**HOW TO COMPLETE THIS TASK**
Leave out the pictures and retype all the entries below exactly.

........

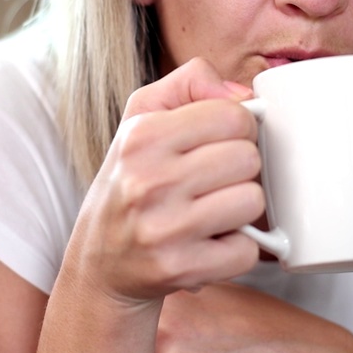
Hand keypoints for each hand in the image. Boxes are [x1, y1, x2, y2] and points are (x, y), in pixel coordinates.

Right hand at [67, 58, 265, 308]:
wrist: (99, 263)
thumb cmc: (131, 182)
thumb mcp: (142, 117)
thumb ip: (190, 83)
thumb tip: (244, 93)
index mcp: (142, 137)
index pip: (232, 116)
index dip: (239, 129)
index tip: (223, 143)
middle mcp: (149, 181)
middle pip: (248, 158)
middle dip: (240, 170)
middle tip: (215, 181)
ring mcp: (163, 229)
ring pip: (252, 202)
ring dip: (241, 210)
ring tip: (212, 211)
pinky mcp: (179, 269)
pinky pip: (246, 250)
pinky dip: (236, 249)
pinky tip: (209, 243)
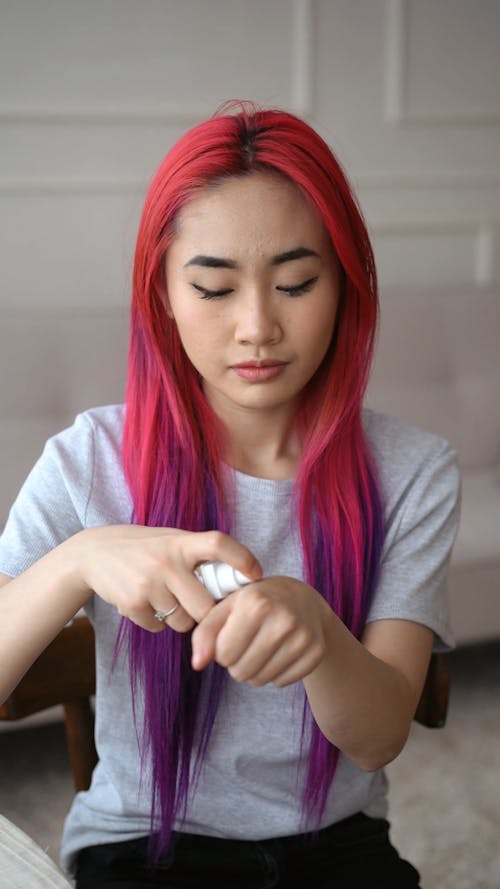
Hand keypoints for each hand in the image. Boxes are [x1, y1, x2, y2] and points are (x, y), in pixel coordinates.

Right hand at [67, 525, 260, 632]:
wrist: (93, 553)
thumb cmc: (143, 548)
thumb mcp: (171, 541)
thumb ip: (197, 556)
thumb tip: (237, 584)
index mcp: (181, 542)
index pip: (218, 545)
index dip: (242, 559)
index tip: (257, 575)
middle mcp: (167, 561)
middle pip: (206, 606)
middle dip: (205, 613)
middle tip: (198, 606)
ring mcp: (149, 583)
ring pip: (183, 622)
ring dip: (179, 619)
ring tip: (164, 599)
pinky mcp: (133, 603)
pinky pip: (159, 628)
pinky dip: (156, 623)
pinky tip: (144, 604)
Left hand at [191, 576, 328, 686]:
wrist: (302, 599)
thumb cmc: (256, 602)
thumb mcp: (227, 607)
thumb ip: (205, 633)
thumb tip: (197, 664)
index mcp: (256, 603)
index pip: (223, 655)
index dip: (222, 649)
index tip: (232, 635)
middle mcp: (283, 619)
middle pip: (240, 672)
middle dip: (237, 662)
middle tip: (248, 641)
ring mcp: (302, 637)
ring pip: (260, 680)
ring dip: (255, 669)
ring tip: (262, 646)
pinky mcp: (315, 652)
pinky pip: (281, 682)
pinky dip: (275, 672)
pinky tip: (279, 651)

........

**SOLVED PROBLEM**
Hand keypoints for each hand in the image. Boxes are [x1, y1, x2, y2] and points are (x, y), in pixel coordinates.

Right hand at [67, 58, 265, 308]:
wrist: (99, 263)
thumb cmc: (131, 182)
thumb mcp: (142, 117)
thumb ip: (190, 83)
thumb tip: (244, 93)
index mcp: (142, 137)
index pip: (232, 116)
index dip: (239, 129)
index tip: (223, 143)
middle mcp: (149, 181)
middle pip: (248, 158)
middle dip: (240, 170)
middle tip: (215, 181)
ring mcp: (163, 229)
ring pip: (252, 202)
ring dip: (241, 210)
ring tip: (212, 211)
pinky mcp: (179, 269)
pinky pip: (246, 250)
pinky dip: (236, 249)
pinky tip: (209, 243)
Hand keypoints for each hand in the image. Boxes are [x1, y1, x2, y2] and points are (x, y), in pixel coordinates.

Right hand at [67, 525, 260, 632]:
wrist: (93, 553)
thumb cmc: (143, 548)
thumb mcp: (171, 541)
thumb ip: (197, 556)
thumb tip: (237, 584)
index mcp: (181, 542)
index pip: (218, 545)
index dip: (242, 559)
index tip: (257, 575)
middle mcp: (167, 561)
middle pip: (206, 606)
middle dip: (205, 613)
middle tip: (198, 606)
ring mcp: (149, 583)
ring pip: (183, 622)
ring dip: (179, 619)
ring tip: (164, 599)
pinky mcp: (133, 603)
pinky pip: (159, 628)
pinky dip: (156, 623)
pinky tip: (144, 604)
Left hand at [191, 576, 328, 686]:
wrist: (302, 599)
thumb cmc: (256, 602)
thumb mcp: (227, 607)
thumb ip: (205, 633)
thumb tip: (197, 664)
index mcp: (256, 603)
index pip: (223, 655)
index dip: (222, 649)
index tip: (232, 635)
middle mcp: (283, 619)
middle pip: (240, 672)
middle dip: (237, 662)
middle tip: (248, 641)
ring mcp: (302, 637)
ring pip: (260, 680)
ring dip: (255, 669)
ring tip: (262, 646)
pinky mcp: (315, 652)
pinky pip: (281, 682)
pinky dip: (275, 672)
pinky tip: (279, 651)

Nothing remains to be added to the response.